The recent paper by the Heidelberg group proposes that the room-temperature susceptometer predominantly detects iron in the hepatocytes, one of the two main types of cells in the liver, rather than the other main cell type, the macrophages. Our own analysis suggests that the data so far could also be explained simply by assuming that, in this study population, most of the liver iron was in the hepatocytes. More research is needed to test the Heidelberg group’s proposal in a statistically strong way.
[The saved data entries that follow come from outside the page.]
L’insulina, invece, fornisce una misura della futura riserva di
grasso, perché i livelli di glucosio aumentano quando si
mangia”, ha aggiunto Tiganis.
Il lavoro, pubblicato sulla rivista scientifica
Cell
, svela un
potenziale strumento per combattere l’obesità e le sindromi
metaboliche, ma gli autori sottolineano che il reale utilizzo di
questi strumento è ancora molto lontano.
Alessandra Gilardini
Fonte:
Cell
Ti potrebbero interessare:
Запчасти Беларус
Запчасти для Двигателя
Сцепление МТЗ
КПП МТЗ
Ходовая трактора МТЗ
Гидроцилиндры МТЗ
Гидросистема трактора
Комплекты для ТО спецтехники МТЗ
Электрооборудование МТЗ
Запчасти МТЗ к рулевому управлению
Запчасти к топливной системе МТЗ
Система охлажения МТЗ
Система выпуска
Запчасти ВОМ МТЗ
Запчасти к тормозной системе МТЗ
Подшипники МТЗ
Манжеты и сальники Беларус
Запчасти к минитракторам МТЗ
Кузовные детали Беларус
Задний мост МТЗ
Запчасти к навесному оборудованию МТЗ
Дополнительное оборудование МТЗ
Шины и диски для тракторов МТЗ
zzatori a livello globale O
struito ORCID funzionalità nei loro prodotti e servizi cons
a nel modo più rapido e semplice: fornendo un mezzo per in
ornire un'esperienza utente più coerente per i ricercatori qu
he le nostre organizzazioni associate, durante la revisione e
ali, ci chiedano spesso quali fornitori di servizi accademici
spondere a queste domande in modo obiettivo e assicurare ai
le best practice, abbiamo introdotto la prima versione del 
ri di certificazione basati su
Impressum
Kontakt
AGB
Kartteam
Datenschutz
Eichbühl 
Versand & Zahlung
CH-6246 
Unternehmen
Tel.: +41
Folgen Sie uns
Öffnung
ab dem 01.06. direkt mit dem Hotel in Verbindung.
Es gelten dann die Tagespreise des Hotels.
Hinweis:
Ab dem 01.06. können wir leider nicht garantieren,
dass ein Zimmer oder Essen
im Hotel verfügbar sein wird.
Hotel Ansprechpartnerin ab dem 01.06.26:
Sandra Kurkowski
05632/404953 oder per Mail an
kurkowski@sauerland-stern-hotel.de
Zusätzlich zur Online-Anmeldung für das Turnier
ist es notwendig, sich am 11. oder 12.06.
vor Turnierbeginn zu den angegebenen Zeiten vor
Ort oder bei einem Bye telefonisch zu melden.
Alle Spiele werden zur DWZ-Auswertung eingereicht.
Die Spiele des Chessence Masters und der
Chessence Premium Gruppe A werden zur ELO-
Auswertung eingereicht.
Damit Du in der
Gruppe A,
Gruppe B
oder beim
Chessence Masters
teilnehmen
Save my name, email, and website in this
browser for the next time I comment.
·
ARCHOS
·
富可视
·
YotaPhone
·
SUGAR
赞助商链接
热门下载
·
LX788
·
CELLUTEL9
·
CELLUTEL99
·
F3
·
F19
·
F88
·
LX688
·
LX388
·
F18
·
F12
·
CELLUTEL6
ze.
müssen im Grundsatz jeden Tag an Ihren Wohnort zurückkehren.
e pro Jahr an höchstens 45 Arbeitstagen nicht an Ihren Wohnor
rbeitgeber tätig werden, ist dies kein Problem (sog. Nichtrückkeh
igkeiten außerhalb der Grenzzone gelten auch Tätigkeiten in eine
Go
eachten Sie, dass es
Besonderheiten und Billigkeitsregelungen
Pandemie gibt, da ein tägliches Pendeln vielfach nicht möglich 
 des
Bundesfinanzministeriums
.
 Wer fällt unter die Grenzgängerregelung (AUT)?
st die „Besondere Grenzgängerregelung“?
Comprehensive Thalassemia Center, UCSF Benioff Children’s Hospital Oakland, Oakland, California: Ashutosh Lal, MD and Marcela Weyhmiller, PhD. Oakland is one of the leading clinical and research centers for thalassemias and sickle cell disease in the United States. Dr. Lal and Dr. Weyhmiller worked with us to compare the latest version of the RTS with SQUID in three normal control subjects and twelve transfusion-dependent thalassemia patients with iron overload. These data are presented under “Latest results” on this web page. The experiments are described in a recent abstract.
Results from this small pilot study will guide the design of a larger future study to evaluate the accuracy that can be achieved with the improvements that we have made since the previous SQUID comparison conducted by the groups in Torino and Verona. This work may ultimately lead to the placement of systems at thalassemia clinics in West Bengal, Sri Lanka and other areas where there is an urgent need for iron monitoring.